_Work to be completed_
Copy, with no pictures, the line that contains "106 265 119.24" and each line after it down to the end of the entries below, exactly.

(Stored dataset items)
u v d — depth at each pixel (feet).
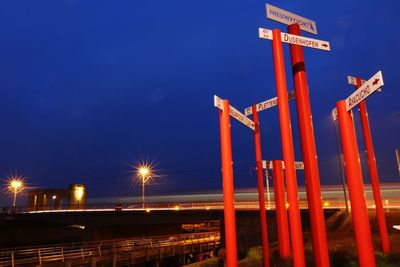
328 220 116.47
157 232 254.06
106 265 119.24
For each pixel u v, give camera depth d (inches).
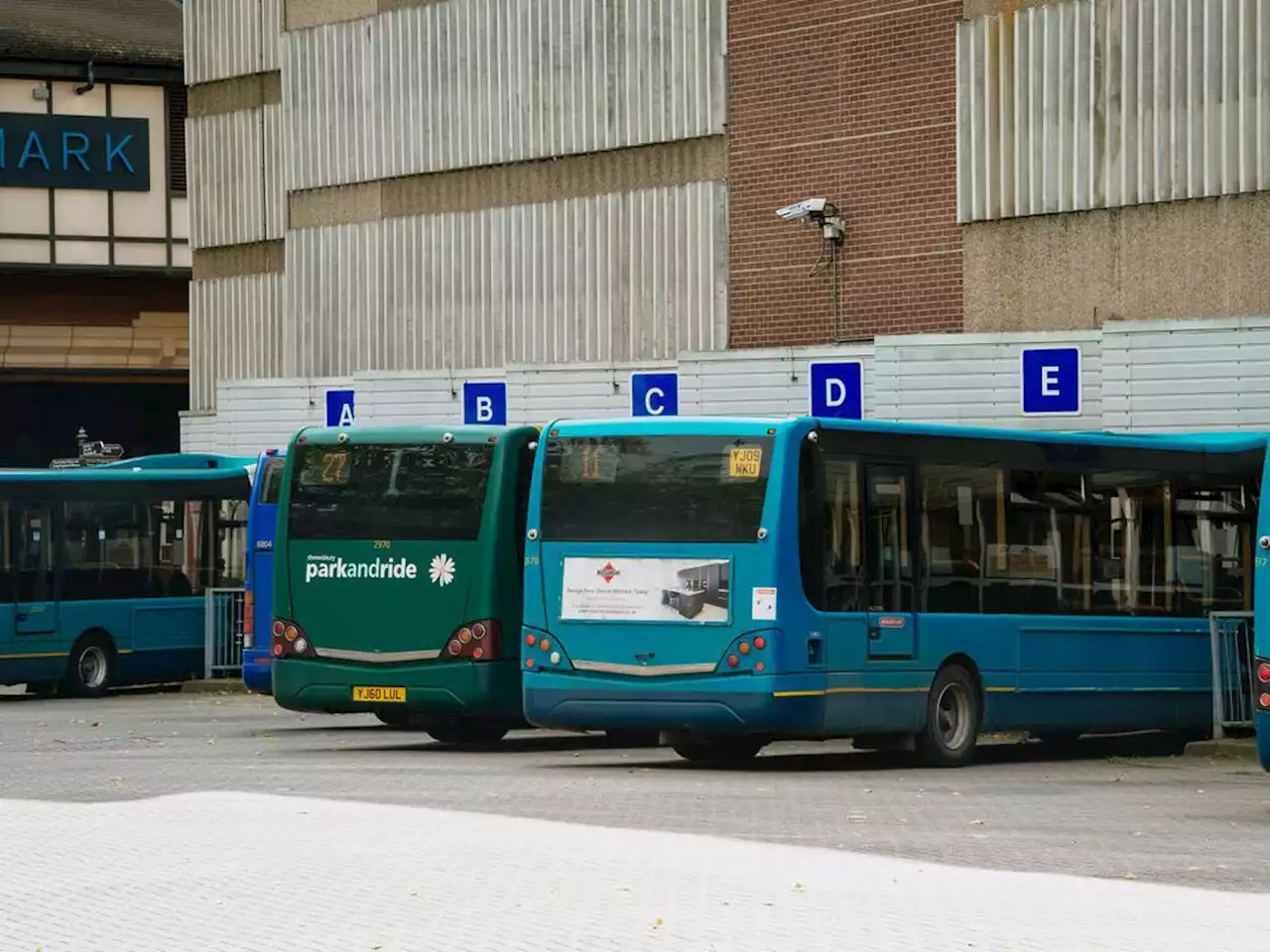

_Expected answer_
106 265 119.24
For each pixel u v, give camera depth d (inches).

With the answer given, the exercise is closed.